DOCUMENT SEGMENT
- Kanchazu Island incident: Part of the Soviet–Japanese border conflicts
| Date | 19–30 June 1937 |
| Location | Amur River, downstream of Konstantinovka, Amur Oblast 49°32′0″N 128°15′0″E﻿ / ﻿49.53333°N 128.25000°E |
| Result | Japanese victory |
| Territorial changes | Japanese forces retake Kanchazu Island |

Belligerents
- Soviet Union: Japan; Manchukuo;

Commanders and leaders
- Unknown: Mihara Kanae

Units involved
- Amur Military Flotilla; Soviet Border Troops units;: 1st Division; 3rd District Army Qiqihar units, Manchukuo Imperial Army;

Strength
- 3 river armoured motor gunboats: Unknown

Casualties and losses
- 37 KIA (Japanese reports); 6 KIA, 3 WIA (Soviet reports); 1 river armoured motor gunboat sunk; 2 river armoured motor gunboats damaged;: None

= Kanchazu Island incident =

1937 Soviet–Japanese border clash

The Kanchazu Island incident (乾岔子島事件, Kanchazutō jiken) occurred in late June 1937 on the Amur River, at the Soviet–Manchukuo border.

==Background==
Kanchazu (also spelled Kanchatzu, 乾岔子島; Сычевский, also known by its unofficial name Сеннуха) is an unoccupied island of about 8 by 6 km located in the Amur River opposite Novopetrovka, some 100 km downstream from Blagoveshchensk.

Formally, the islands downstream from Konstantinovka—including Kanchazu—located between the thalweg and the right (Manchurian) bank, at the time belonged to the Soviet Union under the 1860 Convention of Peking between the Qing and Russian Empires. However, claims to these islands were disputed by the Manchukuo government, which considered this agreement to be unequal.

EXERCISE INSTRUCTIONS
In the passage about the Kanchazu Island incident, render this sentence in French: "The Kanchazu Island incident (乾岔子島事件, Kanchazutō jiken) occurred in late June 1937 on the Amur River, at the Soviet–Manchukuo border." Rely only on the passage about the Kanchazu Island incident.

MATERIAL PROVIDED
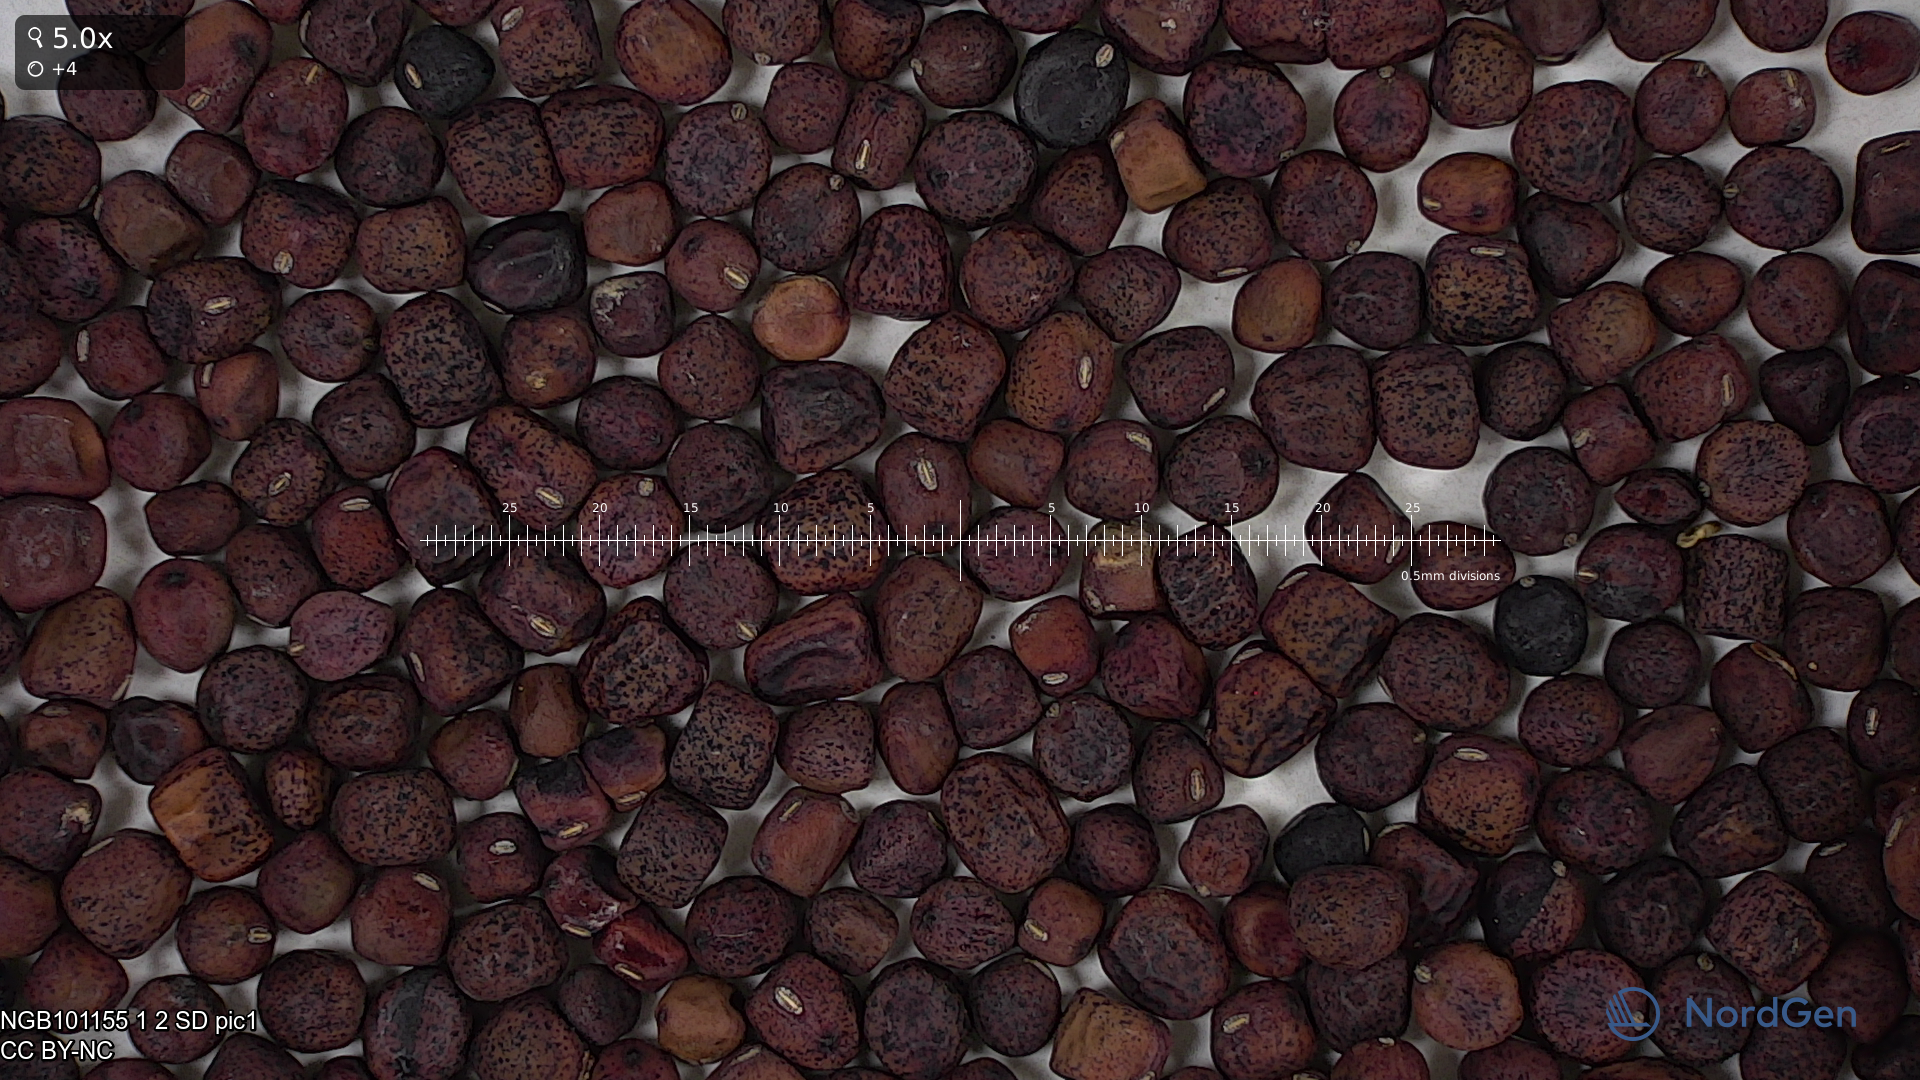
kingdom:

OUTPUT FOR THIS TASK
L'incident de l'île Kanchazu (乾岔子島事件, Kanchazutō jiken) s'est produit fin juin 1937 sur le fleuve Amour, à la frontière entre l'Union soviétique et le Mandchoukouo.